Why Did You Code Your Personal Website in Haskell?
How it started
One day I was in the basement of Hayden Hall on campus and I was approached by a suspicious hooded figure who smelled like matcha powder. He came up to me ominously offering me a book of divine power: "Learn Haskell by building a blog generator." It was intriguing to say the least but I took it in stride and challenged myself to learn Haskell over winter break.
The Process
At first the extremely functional nature of Haskell took me aback. As somebody entrenched in low-level and often very verbose programming languages like C++, it changed my perception of programming languages entirely.

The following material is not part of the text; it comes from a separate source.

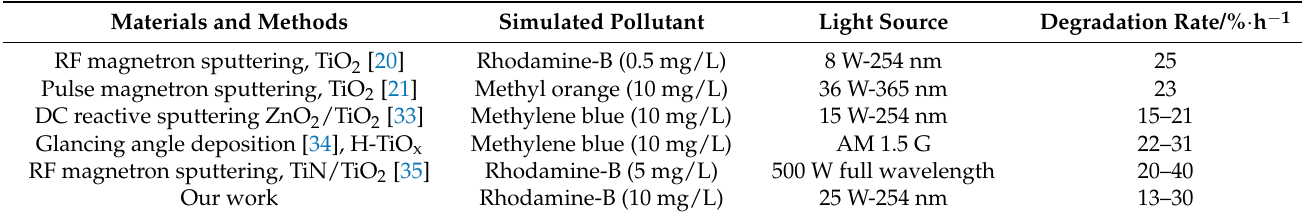
Table 4. The photocatalytic efficiency of some TiO 2 films by sputtering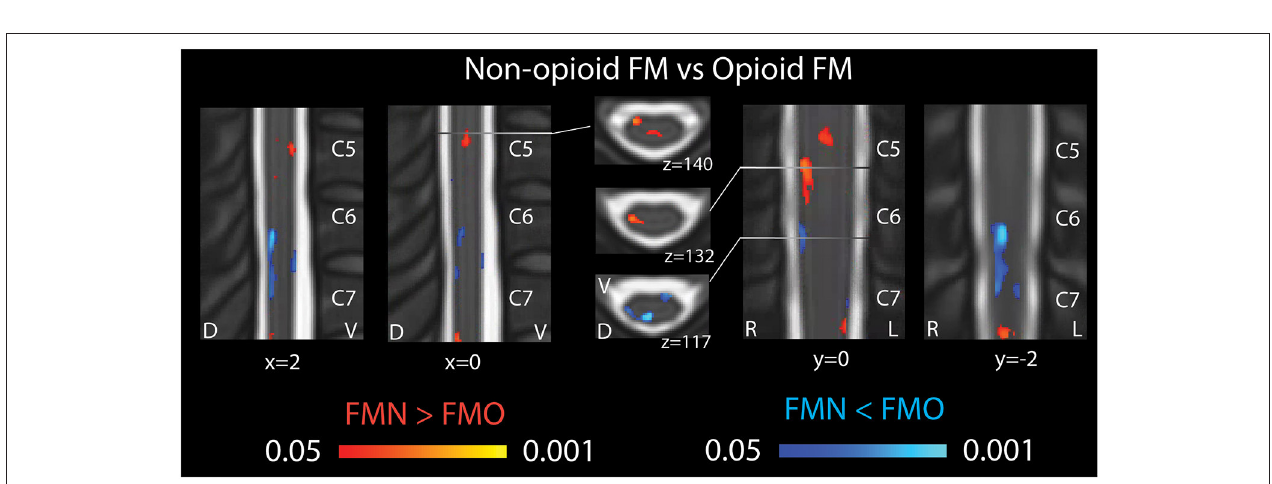
FIGURE 3 | Spinal cord regional mean ALFF differences in patients not taking opioids vs. patients taking opioids. Fibromyalgia patients who were not taking opioids (non-opioid FM) showed several spinal cord regions of greater Mean ALFF vs. patients taking opioids (opioid FM) (regions of red shading, FMN > FMO). Non-opioid fibromyalgia patients showed several spinal cord regions of lesser Mean ALFF vs. patients taking opioids (regions of blue shading, FMN < FMO). Sagittal images are indicated with “x” coordinate locations, coronal images are indicated with y coordinate locations, and axial images are indicated with “z” coordinate locations based on the PAM50 template (23). D, dorsal; FM, fibromyalgia; FMN, non-opioid FM; FMO, opioid FM; L, left; R, right; V, ventral. P -values are uncorrected <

A massive difference I found right away was how types worked in Haskell and how useful Type Classes are, specifically with multiple input polymorphism. Another notable difference was the explicit nature of said inputs compared to a language like C++ where type conversions are largely implicit. I'm currently still getting used to implementing more Functors into my code and utilizing abstractions rather than mutation, not just in Haskell but across all languages I write.
What I Learned
Through this project, I gained hands-on experience with:
- Building embedded DSLs in Haskell
- Functional programming patterns and type-driven design
- Static site generation from pure data types
- CSS generation using the Clay EDSL
- Lucid for type-safe HTML generation
-- The core of my Blog DSL
data BlogElement
= TextContent Text
| HeaderContent Text
| Image Text Text (Maybe Text)
| CodeBlock Text Text
| BulletList [Text]What's next + The Mysterious Figure
My next steps are adding a Markdown parser for better formatting, expanding the CSS EDSL, and building out the Projects page. Also, the mysterious figure was my good friend Lucas. Please make sure to endorse him in "Rizz" when you have the opportunity.